Some have questioned Muhammad’s work with Kenney’s campaign, but Muhammad maintains that it is not a conflict of interest.

“I don’t speak for the campaign. I just talk to them,” he said. “I don’t tell people to vote for Jim Kenney. That’s not my job.”

The Kenney campaign starting paying Muhammad in 2017, said Harrison Morgan, a spokesman for Kenney’s re-election campaign, in an email.

That year, the campaign paid Muhammad $45,000, campaign finance reports show. It paid him $35,000 in 2018. And it paid $15,000 in the first few months of this year. All of the payments were made to Rodney Carpenter, Muhammad’s birth name.

“He [Muhammad] is a well-respected community leader who provides valuable input to the mayor regarding a wide variety of campaign matters,” Morgan said.

Asked what Muhammad was consulting the campaign on and whether that included Kenney’s 1.5-per-ounce sweetened beverage tax, Morgan described Muhammad as a “general consultant” who had “nothing to do with the beverage tax.”

Asked whether he will remain on the campaign’s payroll throughout the remainder of the year, Muhammad said he was not certain.

Micah Sims, a member of the city’s NAACP board, said the organization has been aware for years of Muhammad’s financial connection to Kenney.

Sims said the organization’s bylaws were silent on the issue of whether a board member can work for a campaign — “as long as it is not viewed as a conflict of interest.”

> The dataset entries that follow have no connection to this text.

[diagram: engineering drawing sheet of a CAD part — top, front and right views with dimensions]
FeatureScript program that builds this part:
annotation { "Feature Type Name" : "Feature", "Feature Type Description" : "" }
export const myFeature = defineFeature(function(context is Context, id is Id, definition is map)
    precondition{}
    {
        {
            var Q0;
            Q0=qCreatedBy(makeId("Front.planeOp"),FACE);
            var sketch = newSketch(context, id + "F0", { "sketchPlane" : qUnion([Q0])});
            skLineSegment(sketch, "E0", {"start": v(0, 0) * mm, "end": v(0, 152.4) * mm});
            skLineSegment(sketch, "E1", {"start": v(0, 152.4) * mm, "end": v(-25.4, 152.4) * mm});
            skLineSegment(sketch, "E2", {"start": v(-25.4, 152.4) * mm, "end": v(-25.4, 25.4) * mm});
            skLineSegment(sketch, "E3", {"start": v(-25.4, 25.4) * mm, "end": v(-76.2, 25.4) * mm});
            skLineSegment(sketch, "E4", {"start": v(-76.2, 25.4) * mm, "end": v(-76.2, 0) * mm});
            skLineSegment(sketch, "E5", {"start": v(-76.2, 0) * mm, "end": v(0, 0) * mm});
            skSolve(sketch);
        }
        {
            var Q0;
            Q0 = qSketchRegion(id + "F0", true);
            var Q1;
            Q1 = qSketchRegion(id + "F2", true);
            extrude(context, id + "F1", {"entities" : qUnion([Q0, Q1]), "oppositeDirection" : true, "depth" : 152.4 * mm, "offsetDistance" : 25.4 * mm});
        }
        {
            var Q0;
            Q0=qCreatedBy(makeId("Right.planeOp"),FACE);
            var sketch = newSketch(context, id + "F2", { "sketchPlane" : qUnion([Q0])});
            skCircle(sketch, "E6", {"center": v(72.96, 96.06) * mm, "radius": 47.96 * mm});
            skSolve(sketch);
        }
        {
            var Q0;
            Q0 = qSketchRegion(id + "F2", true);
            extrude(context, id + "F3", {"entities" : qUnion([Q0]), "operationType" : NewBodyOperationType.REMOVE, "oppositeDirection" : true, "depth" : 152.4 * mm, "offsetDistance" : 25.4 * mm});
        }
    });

“It has not impacted the NAACP’s work nor stances when it comes to issues that are important to the African-American community in Philadelphia,” he said.

Aba Blankson, a spokesman for the NAACP’s national office, did not respond to a request for comment.

Muhammad, who has led Philadelphia’s NAACP since 2014, has failed to disclose his ties to Kenney in the past.

In 2016, Muhammad was paid to advocate for Kenney’s sweetened beverage tax on behalf of nonprofit Philadelphians for a Fair Future. The city’s Board of Ethics found that he had failed to register as a lobbyist. Muhammad maintained his position with the NAACP and did not disclose his paid role at the time.

The Board of Ethics fined Philadelphians for a Fair Future and other groups last year for “making material misstatements and omissions” in their registration and expense reports in 2016 when they were pushing for the sweetened beverage tax.

Muhammad’s profile on the Philadelphia NAACP website lists media outlets where he has appeared and that he “has worked with previous mayors fighting illegal gun sales and racial tensions in Philadelphia and Chicago,” but it does not mention his ties to the Kenney campaign.

And just last month, at an NAACP candidates forum where Kenney and other candidates presented their platforms to voters, Muhammad spoke to those in attendance but never mentioned his financial ties to Kenney.

Sims, also the local chapter’s political director, said he manages all political events to prevent any conflict of interest with Muhammad.

“It was imperative that this process that the NAACP has — in reference to doing political forums, et cetera — was not under the jurisdiction of the president,” he said.

Still, Muhammad’s ties to Kenney are a “glaring contradiction,” said Paula Peebles, state chairwoman of the National Action Network, a civil rights organization.

The Black community has serious issues with Kenney, Peebles said, including the Philadelphia Police Department’s use of stop and frisk, high crime rates, public safety and the 10-year property tax abatement.

“We have a mayor that has made policy positions that are in opposition to the very foundation that the NAACP stands for,” Peebles said. “It’s going to make it difficult for him [Muhammad] to be in the circle of community meetings because they’re just not going to trust him.”

Rev. Jay Broadnax, president of the Black Clergy of Philadelphia and Vicinity, said Muhammad’s connection to Kenney “does raise questions,” but described Muhammad as a “straight-up guy.”

David Thornburgh, CEO of the nonpartisan government watchdog group Committee of Seventy, said Muhammad’s relationship demands an extra layer of scrutiny and transparency.

“When you’re the prominent leader of a prominent community organization,” he said, “it’s a little hard to separate your personal interest from your organizational interest.”